Bir süreden beri devam eden sağlık şikâyetleri 30 Ağustos gecesi yaklaşık 1500 kişinin hastaneye başvurmasıyla ulusal basına da yansıdı.
Şikâyetlere bakınca ilk akla gelen su kaynaklı olması, ancak belediye yetkililerinin açıklamalarına göre su ile ilgili bir sıkıntı olmadığı söyleniyor. Kaymakamlık ise tedbir amaçlı şebeke suyunun içilmemesini salık veriyor. Böyle olunca da marketlerde neredeyse su kalmadı ve içme suyu sıkıntısı başladı.
Henüz net bir şekilde sonuç alınmış değil ama ben de sorunun şebeke suyundan kaynaklanmadığını düşünüyorum. Zira aynı şikâyetler Adıyaman merkezde ve Malatya gibi komşu illerde de görülüyor.
Benim aklıma iki sebep geliyor. Ya enkaz kaldırma çalışmaları sırasında çıkan toz bulutunun sağlığı etkilediği (bu çalışmalar sırasında su püskürtülerek tozun önlenmesi gerekirken önlem alınmıyor) ya da kovit misali yeni bir virüsün etkisine girdik ve yetkililer bunu saklıyor.
Sebep her ne olursa olsun yetkililer gerçekleri bir an önce açıklayıp vatandaşı bilgilendirmeli ve önlem ne ise alınmalıdır. Özellikle deprem bölgelerinde enkazdan çıkan tozdan etkilenmemek için o işlerle uğraşan kişilere maske zorunluluğu getirilmelidir diye düşünüyorum.
Önümüzdeki 20 yılda özellikle enkaz kaldırma işinde çalışan kişilerde kanser vakalarının görüleceğini söylemek için müneccim olmaya gerek yok.
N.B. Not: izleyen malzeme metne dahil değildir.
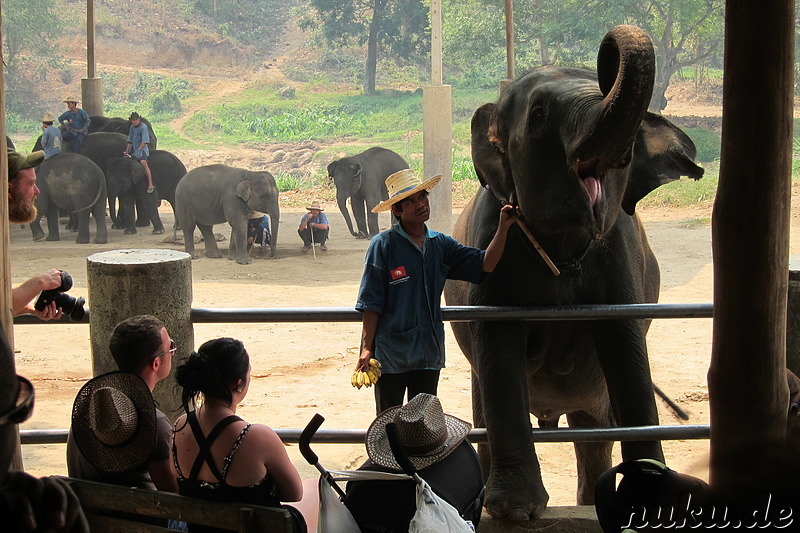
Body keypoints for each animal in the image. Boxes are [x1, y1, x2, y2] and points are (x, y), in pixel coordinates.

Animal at [440, 26, 704, 520]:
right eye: (540, 114)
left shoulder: (619, 255)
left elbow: (625, 347)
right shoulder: (490, 244)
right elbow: (498, 343)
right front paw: (515, 512)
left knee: (593, 432)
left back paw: (587, 502)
Bu nedenle bu işlerle uğraşan vatandaşlarımızın bilgilendirilmesi gerekir.
Tekrar salgına dönersek 30 Ağustos gecesinden bu yana toplu şikâyetler yok ama vatandaşlardan alınan bilgiye göre tehlike devam ediyor, hastalık bitmiş değil.
Bir an önce açıklama, bir an önce önlem bu görevde sağlık bakanlığına düşüyor.